Brano da esaminare -
★ ★ ★ ★

Però vorrei fermare la vostra attenzione sul "uans apon ettaim", ovvero sul c'era una volta e lo dico con una punta di nostalgia, credetemi.
Una volta era diverso, una volta io, giovane Nina senza ambizioni procreative e aspettative gravidiche puntualemnte disattese, mi vivevo la cosa come si vive uno svago, con la leggerezza tipica del cazzeggio.
Bei tempi quelli. Prendevo l'amichetta di turno e andavamo a scorrazzare per le vie del centro, adocchiando vetrine, provando vestiti e accessori improbabili solo per il gusto di giocare alle modelle nelle sfilate pret-a-porté. Quelli si che erano momenti. Spavalde e allegre donzelle non avevamo occhi che per i manichini, i baretti lungo le vie, e qualche culetto con anensso tipetto sportivo, va detto. Queste erano le uniche aspettative che nutrivo sulla giornata dedicata allo shopping: svagarmi e riportare a casa qualcosina di utile che avrei indossato con disinvoltura e orgoglio. Niente di più. E non era poco.
Adesso devo sperare di tornare a casa conservando almeno un quarto della fiducia che nutrivo sulla vita prima, cioè quando sono uscita di casa. Di non perdere per strada l'obiettivo primario della mia missione e mantenere quel minimo di amor proprio che mi contraddistingue.
Perchè? Perchè i tempi so cambiati, ovvio! Perchè io non sono più quella di prima, disinvolta e fancazzista. Perchè adesso capitano certe giornate in cui un'attività come lo shopping diventa:
primo un'urgentissima necessità, alla stregua di "o vita o morte", della serie è l'ultima cosa che farei di sabato pomeriggio ma mi tocca troppo, ho l'armadio che implora - Rinnovami! - i pantaloni che mi gridano dietro - Rassegnati all'evidenza, è inutile che ti ostini, non ci entri più! - e le scarpe che supplicano - Mettici via, la primavera è passata da un pezzo! -.
Secondo è anche un modo per allentare la presa (o la pressa? tanto siamo lì) di certi pensieri ossessivi, ridondanti e petulanti, un modo per staccare la spina e riappropriarmi della mia femminilità, che ultimamente langue da qualche parte, in qualche angoeltto buio della casa e non so più nemmeno io dove l'ho lasciata.

★ ★ ★ ★

Istruzioni dei compiti -
• 1. Rispondi a queste domande sul brano dedicato allo shopping:
(a) Quali erano le uniche aspettative sulla giornata di shopping di una volta?
(b) Cosa supplicano le scarpe?
(c) In quale momento della settimana lo shopping sarebbe "l'ultima cosa" da fare?
• 2. Prosegui il brano sullo shopping a partire dalla sua ultima frase.
I dati sono materiale a sé, separato dal brano.

★ ★ ★ ★

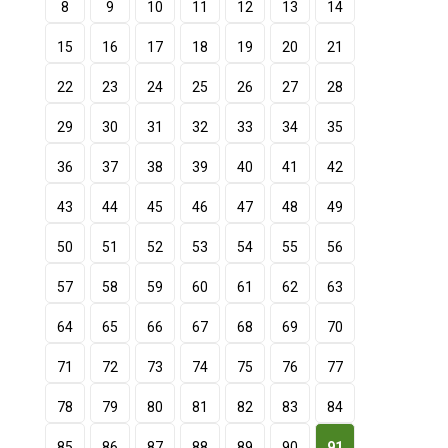
8
9
10
11
12
13
14
15
16
17
18
19
20
21
22
23
24
25
26
27
28
29
30
31
32
33
34
35
36
37
38
39
40
41
42
43
44
45
46
47
48
49
50
51
52
53
54
55
56
57
58
59
60
61
62
63
64
65
66
67
68
69
70
71
72
73
74
75
76
77
78
79
80
81
82
83
84
85
86
87
88
89
90
91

★ ★ ★ ★

Compiti svolti -
• 1.
(a) Svagarsi e riportare a casa qualcosina di utile da indossare con disinvoltura e orgoglio.
(b) "Mettici via, la primavera è passata da un pezzo!"
(c) Il sabato pomeriggio.

• 2.
E così prendo il Lui di turno (perchè adesso si ottimizza il tempo a disposizione e si uniscono i bisogni e anche le forze) che necessita di un paio di pantaloni nuovi e cerco di motivarlo e renderlo operativo nel più breve tempo possibile.
E' sabato mattina, faccio una breve seduta di auto-training al bagno e mi auto-convinco che mi va, oddiosemivà muoio dalla voglia di andare a fare shopping di sabato pomeriggio, insieme ad altre migliaia di persone che hanno avuto la mia stessa idea perchè se lavori, ma quando ce vai?
Faccio un summit con me stessa e scarto l'evntualità centro commerciale: troppa gente chiusa nello stesso spazio uguale claustrofobia, troppi riscaldamenti a palla uguale poi m'ammalo sicuro come l'ultima volta che mi sono svegliata la mattina e avevo al voce da trans, e soprattutto troppo family style. E poi esco carica, a mille e comincio col motivare Lui:
- Ammooore? Allora andiamo oggi? - pensavo bastasse buttarla lì così, strusciandomi un pochino, visto che era tutta la settimana che ne parlavamo (ci serve tempo per interiorizzare certe scelte a noi)
- 'Ndo? - Mi sbagliavo, è evidente
- Daaai che lo sai! Devo comprarmi qualche pantalone e gli stivali, ricordi? -
- Ahaaaaaggià! Si e dove? -
- Via del corso no?-
- Ma che stai fuori? Di sabato pomeriggio? - e qui è partita mezz'ora al meno di "ma ne avevamo già parlato mo non puoi ritrattare, si ma ti ricordi che quando ci siamo andati l'ultima volta ti sei lamentata tutto il tempo che c'era troppa gente e non ti piaceva gnente e non riuscivi a vedere nada, e allora dove vuoi andare se nn ti andava basta che lo dicevi prima" e bla bla bla fino all'lluminazione, la mia. Viale Libia.
Ci ha messo d'accordo a entrambi.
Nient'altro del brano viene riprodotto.